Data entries
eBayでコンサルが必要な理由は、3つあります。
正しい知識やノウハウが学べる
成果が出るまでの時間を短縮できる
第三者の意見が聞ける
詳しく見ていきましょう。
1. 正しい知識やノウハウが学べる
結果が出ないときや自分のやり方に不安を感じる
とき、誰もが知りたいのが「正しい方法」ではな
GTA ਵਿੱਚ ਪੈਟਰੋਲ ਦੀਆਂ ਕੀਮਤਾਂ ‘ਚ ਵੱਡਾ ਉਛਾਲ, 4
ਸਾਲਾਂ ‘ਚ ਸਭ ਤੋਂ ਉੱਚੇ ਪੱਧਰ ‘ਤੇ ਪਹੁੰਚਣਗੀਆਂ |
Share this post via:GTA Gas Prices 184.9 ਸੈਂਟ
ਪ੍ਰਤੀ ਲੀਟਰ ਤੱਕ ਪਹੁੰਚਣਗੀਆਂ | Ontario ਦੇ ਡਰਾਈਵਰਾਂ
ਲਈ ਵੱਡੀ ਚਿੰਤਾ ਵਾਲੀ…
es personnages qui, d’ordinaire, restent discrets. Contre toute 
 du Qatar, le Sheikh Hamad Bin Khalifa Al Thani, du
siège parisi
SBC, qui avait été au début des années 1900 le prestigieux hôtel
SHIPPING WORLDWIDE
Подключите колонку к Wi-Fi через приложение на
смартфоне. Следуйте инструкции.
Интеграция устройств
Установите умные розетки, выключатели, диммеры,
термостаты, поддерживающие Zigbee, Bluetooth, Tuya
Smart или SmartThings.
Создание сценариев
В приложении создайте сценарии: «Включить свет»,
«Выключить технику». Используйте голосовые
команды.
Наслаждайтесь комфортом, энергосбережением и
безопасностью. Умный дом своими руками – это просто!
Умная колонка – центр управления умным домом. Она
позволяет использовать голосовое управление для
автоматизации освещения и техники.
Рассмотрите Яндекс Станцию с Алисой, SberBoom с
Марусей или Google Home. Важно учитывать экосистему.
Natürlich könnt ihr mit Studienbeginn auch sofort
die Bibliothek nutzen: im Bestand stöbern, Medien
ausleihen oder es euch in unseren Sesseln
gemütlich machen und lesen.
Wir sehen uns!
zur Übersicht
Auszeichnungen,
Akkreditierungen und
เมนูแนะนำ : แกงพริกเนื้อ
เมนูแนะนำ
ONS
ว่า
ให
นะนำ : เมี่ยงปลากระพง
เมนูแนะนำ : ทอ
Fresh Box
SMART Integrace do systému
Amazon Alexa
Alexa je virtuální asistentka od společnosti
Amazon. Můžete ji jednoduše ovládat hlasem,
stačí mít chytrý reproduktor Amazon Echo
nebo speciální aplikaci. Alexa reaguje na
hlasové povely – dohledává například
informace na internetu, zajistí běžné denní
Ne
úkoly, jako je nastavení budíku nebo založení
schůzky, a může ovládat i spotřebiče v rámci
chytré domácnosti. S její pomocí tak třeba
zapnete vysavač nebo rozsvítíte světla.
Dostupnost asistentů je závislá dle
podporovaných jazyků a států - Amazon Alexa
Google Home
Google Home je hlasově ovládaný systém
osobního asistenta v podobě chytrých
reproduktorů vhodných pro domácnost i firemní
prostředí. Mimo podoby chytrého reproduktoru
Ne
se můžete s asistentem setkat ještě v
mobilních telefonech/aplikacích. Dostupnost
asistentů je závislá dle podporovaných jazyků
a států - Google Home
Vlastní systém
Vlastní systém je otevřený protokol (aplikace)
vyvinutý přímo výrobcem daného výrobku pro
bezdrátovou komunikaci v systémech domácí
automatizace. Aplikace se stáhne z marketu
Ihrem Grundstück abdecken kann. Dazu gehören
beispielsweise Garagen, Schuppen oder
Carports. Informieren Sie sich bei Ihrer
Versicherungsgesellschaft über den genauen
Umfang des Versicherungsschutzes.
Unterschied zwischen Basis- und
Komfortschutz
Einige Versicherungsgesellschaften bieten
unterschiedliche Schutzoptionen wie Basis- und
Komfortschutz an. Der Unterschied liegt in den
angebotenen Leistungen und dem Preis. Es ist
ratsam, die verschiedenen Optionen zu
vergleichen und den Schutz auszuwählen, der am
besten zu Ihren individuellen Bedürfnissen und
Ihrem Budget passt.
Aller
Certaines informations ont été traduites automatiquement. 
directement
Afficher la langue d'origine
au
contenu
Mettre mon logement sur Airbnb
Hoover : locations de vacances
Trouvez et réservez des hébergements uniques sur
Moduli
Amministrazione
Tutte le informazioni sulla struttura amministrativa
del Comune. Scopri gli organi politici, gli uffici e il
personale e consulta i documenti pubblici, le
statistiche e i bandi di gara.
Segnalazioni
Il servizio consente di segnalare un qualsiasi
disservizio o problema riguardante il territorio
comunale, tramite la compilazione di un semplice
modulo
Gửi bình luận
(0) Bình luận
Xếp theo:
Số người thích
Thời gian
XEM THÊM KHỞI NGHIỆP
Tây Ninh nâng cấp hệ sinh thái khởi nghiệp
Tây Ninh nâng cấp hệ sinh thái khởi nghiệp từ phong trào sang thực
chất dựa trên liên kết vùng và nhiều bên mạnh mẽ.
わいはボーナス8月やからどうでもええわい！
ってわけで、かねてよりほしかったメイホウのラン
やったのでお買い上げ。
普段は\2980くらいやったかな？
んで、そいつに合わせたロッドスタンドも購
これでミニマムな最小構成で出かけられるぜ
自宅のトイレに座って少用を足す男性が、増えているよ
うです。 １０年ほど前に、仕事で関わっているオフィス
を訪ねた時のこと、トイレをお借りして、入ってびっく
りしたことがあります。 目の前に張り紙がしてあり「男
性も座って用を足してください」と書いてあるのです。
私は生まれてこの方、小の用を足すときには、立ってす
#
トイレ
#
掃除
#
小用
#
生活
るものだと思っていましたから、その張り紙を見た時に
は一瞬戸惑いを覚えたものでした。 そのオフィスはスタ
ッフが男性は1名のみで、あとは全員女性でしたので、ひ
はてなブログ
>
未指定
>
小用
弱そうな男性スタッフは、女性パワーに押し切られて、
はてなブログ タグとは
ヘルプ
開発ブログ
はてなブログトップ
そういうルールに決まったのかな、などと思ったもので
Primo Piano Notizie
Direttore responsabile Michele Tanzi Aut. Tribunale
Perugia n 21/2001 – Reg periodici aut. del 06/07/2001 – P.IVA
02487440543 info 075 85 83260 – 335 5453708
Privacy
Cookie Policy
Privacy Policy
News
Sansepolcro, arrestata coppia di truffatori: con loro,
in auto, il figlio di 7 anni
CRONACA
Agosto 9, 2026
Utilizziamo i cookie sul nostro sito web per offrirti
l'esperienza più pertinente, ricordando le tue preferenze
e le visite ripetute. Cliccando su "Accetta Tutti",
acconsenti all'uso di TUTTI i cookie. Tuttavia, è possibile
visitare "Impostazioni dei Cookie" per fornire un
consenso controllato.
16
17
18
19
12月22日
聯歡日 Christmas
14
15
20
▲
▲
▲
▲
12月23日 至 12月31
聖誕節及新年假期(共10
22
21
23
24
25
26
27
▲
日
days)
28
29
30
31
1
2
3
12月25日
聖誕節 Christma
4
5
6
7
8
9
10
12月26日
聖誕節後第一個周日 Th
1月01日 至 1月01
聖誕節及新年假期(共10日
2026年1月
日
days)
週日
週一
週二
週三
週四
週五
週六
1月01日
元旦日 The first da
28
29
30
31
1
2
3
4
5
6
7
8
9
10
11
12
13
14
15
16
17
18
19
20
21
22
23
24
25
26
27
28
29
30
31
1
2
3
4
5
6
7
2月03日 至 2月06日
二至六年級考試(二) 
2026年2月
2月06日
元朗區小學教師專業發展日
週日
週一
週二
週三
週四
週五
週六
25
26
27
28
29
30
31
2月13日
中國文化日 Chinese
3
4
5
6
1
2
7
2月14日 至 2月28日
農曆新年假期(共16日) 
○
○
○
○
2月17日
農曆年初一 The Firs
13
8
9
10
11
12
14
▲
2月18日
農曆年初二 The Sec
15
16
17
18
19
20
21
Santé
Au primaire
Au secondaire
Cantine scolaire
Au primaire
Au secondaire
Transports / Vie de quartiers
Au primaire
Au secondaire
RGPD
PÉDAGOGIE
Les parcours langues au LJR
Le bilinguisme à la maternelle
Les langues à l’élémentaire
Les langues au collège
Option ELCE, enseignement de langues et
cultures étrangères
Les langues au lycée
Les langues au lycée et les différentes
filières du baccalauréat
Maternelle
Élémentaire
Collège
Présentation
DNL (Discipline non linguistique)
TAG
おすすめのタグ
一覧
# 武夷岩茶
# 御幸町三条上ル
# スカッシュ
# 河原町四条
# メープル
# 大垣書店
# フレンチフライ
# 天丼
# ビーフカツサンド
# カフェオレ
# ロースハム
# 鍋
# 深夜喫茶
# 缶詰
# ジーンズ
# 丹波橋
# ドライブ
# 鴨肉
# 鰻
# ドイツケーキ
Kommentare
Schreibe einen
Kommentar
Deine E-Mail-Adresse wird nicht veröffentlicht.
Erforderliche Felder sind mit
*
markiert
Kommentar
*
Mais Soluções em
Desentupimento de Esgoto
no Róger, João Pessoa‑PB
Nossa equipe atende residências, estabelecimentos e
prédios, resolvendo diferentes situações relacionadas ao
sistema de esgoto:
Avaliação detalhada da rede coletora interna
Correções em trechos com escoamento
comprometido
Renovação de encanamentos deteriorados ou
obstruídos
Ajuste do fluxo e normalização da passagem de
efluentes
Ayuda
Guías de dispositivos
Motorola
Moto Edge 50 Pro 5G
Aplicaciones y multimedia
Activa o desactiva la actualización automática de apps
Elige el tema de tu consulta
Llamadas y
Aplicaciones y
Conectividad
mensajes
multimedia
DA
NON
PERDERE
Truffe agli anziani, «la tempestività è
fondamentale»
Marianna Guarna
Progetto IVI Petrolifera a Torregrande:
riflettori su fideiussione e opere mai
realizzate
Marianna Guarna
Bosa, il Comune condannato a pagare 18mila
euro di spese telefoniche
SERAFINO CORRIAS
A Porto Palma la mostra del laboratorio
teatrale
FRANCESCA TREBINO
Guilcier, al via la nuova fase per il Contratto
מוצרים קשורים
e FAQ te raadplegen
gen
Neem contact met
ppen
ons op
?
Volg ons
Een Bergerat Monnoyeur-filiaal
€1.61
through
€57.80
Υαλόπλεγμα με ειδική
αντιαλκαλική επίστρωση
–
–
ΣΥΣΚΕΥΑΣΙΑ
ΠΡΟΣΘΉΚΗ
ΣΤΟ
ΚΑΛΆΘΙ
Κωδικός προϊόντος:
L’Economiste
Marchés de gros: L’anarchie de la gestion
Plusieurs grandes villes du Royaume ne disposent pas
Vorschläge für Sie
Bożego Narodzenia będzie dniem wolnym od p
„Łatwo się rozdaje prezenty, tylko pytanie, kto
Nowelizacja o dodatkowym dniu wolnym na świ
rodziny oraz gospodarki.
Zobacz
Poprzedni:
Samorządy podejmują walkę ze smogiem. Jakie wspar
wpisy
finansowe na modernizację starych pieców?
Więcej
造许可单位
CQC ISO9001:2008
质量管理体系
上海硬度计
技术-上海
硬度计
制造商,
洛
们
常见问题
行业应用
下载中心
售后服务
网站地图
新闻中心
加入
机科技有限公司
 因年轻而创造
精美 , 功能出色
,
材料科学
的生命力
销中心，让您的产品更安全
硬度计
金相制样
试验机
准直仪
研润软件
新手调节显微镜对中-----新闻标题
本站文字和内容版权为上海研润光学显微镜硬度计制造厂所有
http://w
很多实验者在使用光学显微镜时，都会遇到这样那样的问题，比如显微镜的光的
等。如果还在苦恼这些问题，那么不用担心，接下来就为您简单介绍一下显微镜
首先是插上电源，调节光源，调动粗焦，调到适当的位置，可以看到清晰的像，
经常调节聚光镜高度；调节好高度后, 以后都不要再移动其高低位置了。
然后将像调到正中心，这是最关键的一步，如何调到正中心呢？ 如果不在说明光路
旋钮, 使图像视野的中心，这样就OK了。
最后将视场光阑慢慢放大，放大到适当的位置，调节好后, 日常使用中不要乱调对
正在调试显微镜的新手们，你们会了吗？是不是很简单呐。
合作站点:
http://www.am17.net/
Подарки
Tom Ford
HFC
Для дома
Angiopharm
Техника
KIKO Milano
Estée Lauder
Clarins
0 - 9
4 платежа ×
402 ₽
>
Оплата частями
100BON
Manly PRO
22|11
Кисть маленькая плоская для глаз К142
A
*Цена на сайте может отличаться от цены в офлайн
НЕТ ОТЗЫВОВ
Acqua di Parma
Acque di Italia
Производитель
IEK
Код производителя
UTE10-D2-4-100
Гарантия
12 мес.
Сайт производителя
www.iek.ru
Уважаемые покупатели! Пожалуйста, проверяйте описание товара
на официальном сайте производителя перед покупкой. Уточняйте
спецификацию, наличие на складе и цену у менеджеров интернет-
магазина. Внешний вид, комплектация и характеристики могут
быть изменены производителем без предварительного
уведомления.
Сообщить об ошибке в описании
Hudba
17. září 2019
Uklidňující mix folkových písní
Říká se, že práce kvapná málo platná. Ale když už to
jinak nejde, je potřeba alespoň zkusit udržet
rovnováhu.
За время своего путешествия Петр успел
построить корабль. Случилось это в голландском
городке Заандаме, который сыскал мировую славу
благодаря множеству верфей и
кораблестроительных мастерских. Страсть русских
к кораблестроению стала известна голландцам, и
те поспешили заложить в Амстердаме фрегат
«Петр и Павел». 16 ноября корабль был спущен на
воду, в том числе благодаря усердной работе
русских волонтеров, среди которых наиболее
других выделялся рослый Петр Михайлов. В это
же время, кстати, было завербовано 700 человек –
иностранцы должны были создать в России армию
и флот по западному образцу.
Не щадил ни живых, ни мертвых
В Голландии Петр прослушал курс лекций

● What to produce
Every line from the first entry to the line containing "Share this post via:GTA Gas Prices 184.9 ਸੈਂਟ" should be transcribed exactly, and nothing beyond it.

● Answer to this task
eBayでコンサルが必要な理由は、3つあります。
正しい知識やノウハウが学べる
成果が出るまでの時間を短縮できる
第三者の意見が聞ける
詳しく見ていきましょう。
1. 正しい知識やノウハウが学べる
結果が出ないときや自分のやり方に不安を感じる
とき、誰もが知りたいのが「正しい方法」ではな
GTA ਵਿੱਚ ਪੈਟਰੋਲ ਦੀਆਂ ਕੀਮਤਾਂ ‘ਚ ਵੱਡਾ ਉਛਾਲ, 4
ਸਾਲਾਂ ‘ਚ ਸਭ ਤੋਂ ਉੱਚੇ ਪੱਧਰ ‘ਤੇ ਪਹੁੰਚਣਗੀਆਂ |
Share this post via:GTA Gas Prices 184.9 ਸੈਂਟ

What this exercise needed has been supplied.